İngilizce'deki disappointing kelimesinin anlamı nedir? Makale, tam anlamını, telaffuzunu ve iki dilli örneklerle birlikte disappointing'ün İngilizce'te nasıl kullanılacağına ilişkin talimatları açıklamaktadır.

İngilizce içindeki disappointing kelimesi düş kırıklıklığına uğratıcı, hayal kırıklığına uğratan, üzmek, hayal kırıklığına uğratmak, düş kırıklığına uğratmak anlamına gelir. Daha fazla bilgi için lütfen aşağıdaki ayrıntılara bakın.

telaffuz dinle

disappointing kelimesinin anlamı

düş kırıklıklığına uğratıcı, hayal kırıklığına uğratan

adjective (not as good as hoped)

(sıfat: Varlıkların ve kavramların (isimlerin) niteliklerini, sayılarını, ölçülerini belirtir.)
The team's disappointing performance led to them losing the game.

üzmek

transitive verb (fail to fulfil wishes)

(geçişli fiil: Fiillin belirttiği hareket ya da olay nesne üzerinde gerçekleşiyorsa yani bir nesneyi etkiliyorsa bu geçişli fiildir (örnek: "çocuk yemeğini yedi").)
William's grades disappointed his parents.

hayal kırıklığına uğratmak, düş kırıklığına uğratmak

transitive verb (defeat fulfilment of)

(geçişli fiil: Fiillin belirttiği hareket ya da olay nesne üzerinde gerçekleşiyorsa yani bir nesneyi etkiliyorsa bu geçişli fiildir (örnek: "çocuk yemeğini yedi").)
The failure of her business disappointed Sally's hopes of a better life.

İngilizce öğrenelim

Artık disappointing'ün İngilizce içindeki anlamı hakkında daha fazla bilgi sahibi olduğunuza göre, seçilen örnekler aracılığıyla bunların nasıl kullanılacağını ve nasıl yapılacağını öğrenebilirsiniz. onları okuyun.
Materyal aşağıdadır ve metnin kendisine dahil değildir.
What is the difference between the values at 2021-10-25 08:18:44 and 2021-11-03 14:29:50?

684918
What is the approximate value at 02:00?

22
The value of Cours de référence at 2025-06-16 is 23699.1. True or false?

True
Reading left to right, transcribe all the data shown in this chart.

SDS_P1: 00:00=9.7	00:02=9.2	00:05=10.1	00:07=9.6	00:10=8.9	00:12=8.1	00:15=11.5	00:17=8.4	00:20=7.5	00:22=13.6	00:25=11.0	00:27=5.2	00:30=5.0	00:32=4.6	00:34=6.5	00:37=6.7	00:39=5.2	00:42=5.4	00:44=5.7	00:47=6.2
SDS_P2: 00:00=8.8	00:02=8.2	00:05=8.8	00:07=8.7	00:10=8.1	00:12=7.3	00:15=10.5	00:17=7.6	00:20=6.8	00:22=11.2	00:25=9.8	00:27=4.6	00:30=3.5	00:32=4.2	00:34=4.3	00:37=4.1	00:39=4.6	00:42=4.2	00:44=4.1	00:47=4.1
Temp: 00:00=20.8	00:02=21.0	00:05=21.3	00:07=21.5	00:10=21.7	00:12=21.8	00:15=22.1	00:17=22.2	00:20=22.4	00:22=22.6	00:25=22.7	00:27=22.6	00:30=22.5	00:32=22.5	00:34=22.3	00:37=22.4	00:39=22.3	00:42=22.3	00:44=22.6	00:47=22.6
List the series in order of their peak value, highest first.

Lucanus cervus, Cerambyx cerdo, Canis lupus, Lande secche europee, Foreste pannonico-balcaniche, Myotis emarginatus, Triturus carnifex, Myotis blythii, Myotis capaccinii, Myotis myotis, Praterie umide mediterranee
Ve önerdiğimiz ilgili kelimeleri öğrenmeyi unutmayın. Web sitemiz sürekli olarak yeni kelimeler ve yeni örneklerle güncellenmektedir, böylece bilmediğiniz diğer kelimelerin anlamlarını İngilizce içinde arayabilirsiniz.

İngilizce hakkında bilginiz var mı

İngilizce, İngiltere'ye göç eden ve 1400 yılı aşkın bir süre içinde gelişen Germen kabilelerinden gelmektedir. İngilizce, Çince ve İspanyolca'dan sonra dünyada en çok konuşulan üçüncü dildir. En çok öğrenilen ikinci dildir. ve yaklaşık 60 egemen ülkenin resmi dilidir.Bu dil, ikinci ve yabancı dil olarak anadili konuşanlardan daha fazla sayıda konuşmacıya sahiptir.İngilizce aynı zamanda Birleşmiş Milletler, Avrupa Birliği ve diğer birçok uluslararası kuruluşun ortak resmi dilidir. ve bölgesel organizasyonlar. Günümüzde dünyanın her yerindeki İngilizce konuşanlar nispeten kolaylıkla iletişim kurabiliyor.